Write the next part of the forum thread about tracking down a service manual for the Yamaha YS240tb "Ricky" snowblower, starting right after its last post.

BEGIN Text block

# Yamaha YS240tb "Ricky" Service Manual Needed



## YSHSfan

Hello members, I have 2 "Ricky" YS240 tb snowblowers that need repairs and maintenance, wich I am planning on doing during summer/fall, but I woul like to find a Service Manual for them. Any ifo about it?. Thanks.


----------



## db9938

You are not the only one. This seems to be the unicorn in the community.


----------



## YSHSfan

I'll continue to look for one until I find a Service Manual, a scan of the book or a copy of it. :smiley-confused009: :smiley-confused009: :smiley-confused009:


----------



## db9938

I am doing the same. If I run across anything, i'll be sure to PM you.


----------



## YSHSfan

db9938 said:


> I am doing the same. If I run across anything, i'll be sure to PM you.


Thank you _*db.
*_I'll sure do the same._* 
*_


----------



## db9938

Hey, i'll just throw it out there. I will be willing to do so, if either situation presents itself.


----------



## YSHSfan

db9938 said:


> Hey, i'll just throw it out there. I will be willing to do so, if either situation presents itself.


At the Yamaha forum a member stated that he was working a copy of the book. I am very hopeful that it will be an upload like what they did with the 624 and 828 Service Manual. :smiley-confused009: :smiley-confused009: :smiley-confused009:


----------



## db9938

That would great news. I'm a member over there too, but it doesn't seem to get as much traffic as this place. When I get I mower deck wrapped up, I might take another look into the inner workings of this thing. I have a feeling that I have put something in incorrectly. I just hope, that I have done nothing that has created another problem.

END Text block
BEGIN Available data

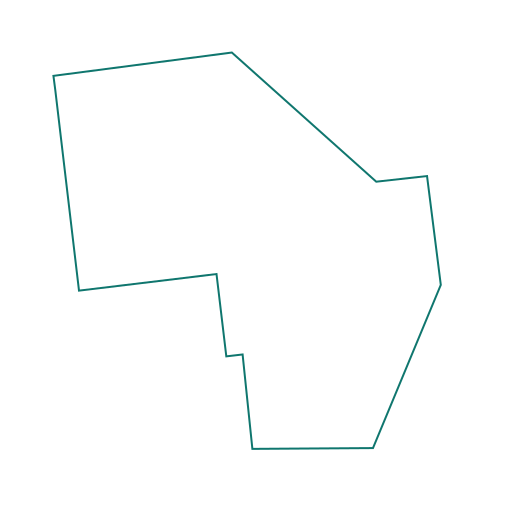 the district of Cameron, Pennsylvania, United States of America, rotated 353°
{"feature_id": "52423323B90482699939397", "entity_name": "Cameron", "entity_type": "district", "adm_level": 2, "iso_a3": "USA", "parent_name": "United States of America", "parent_adm1": "Pennsylvania", "projection": "robinson", "projection_center": [-78.213, 41.418], "detail": "fine", "context": "isolated", "style": "outline", "palette": "teal", "viewbox_px": 512, "rotation_deg": 353, "n_neighbors": 0, "source": "geoboundaries", "source_scale": "gbopen_adm2", "svg_char_len": 315}
<svg xmlns="http://www.w3.org/2000/svg" viewBox="0 0 512 512"><g transform="rotate(353 256 256)"><path d="M256.8,51.1L76.9,52.5L77.0,67.4L76.1,268.8L214.6,269.1L214.3,352.0L230.7,352.1L228.9,447.0L348.7,460.9L435.9,307.2L435.5,197.5L384.4,196.9L256.8,51.1Z" fill="none" stroke="#0f766e" stroke-width="2"/></g></svg>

END Available data

• Response to this task:
----------



## YSHSfan

db9938 said:


> That would great news. I'm a member over there too, but it doesn't seem to get as much traffic as this place. When I get I mower deck wrapped up, I might take another look into the inner workings of this thing. I have a feeling that I have put something in incorrectly. I just hope, that I have done nothing that has created another problem.


I agree, the Yamaha place has a very low traffic I'd say.
You may be able to look at the schematics of this place and look under transmissions 1 and 2. (you can zoom the schematics)
 Yamaha YS240 parts .
With all the other projects I have realistically I don't think I'll be able to get to my Rickys this year except to make them somewhat usable (although one of them really is except for the clutch cable that is too tight).


----------



## db9938

I know the feeling. And yes I have blown up those diagrams and printed them out, but it does not show all the shims that I had. In part, the image of that assembly manual that I believe that you posted, that sold on eBay, would be a gold mine to me. And as the saying goes, a day late and......


----------



## YSHSfan

_*db*_,
What was wrong with your Ricky?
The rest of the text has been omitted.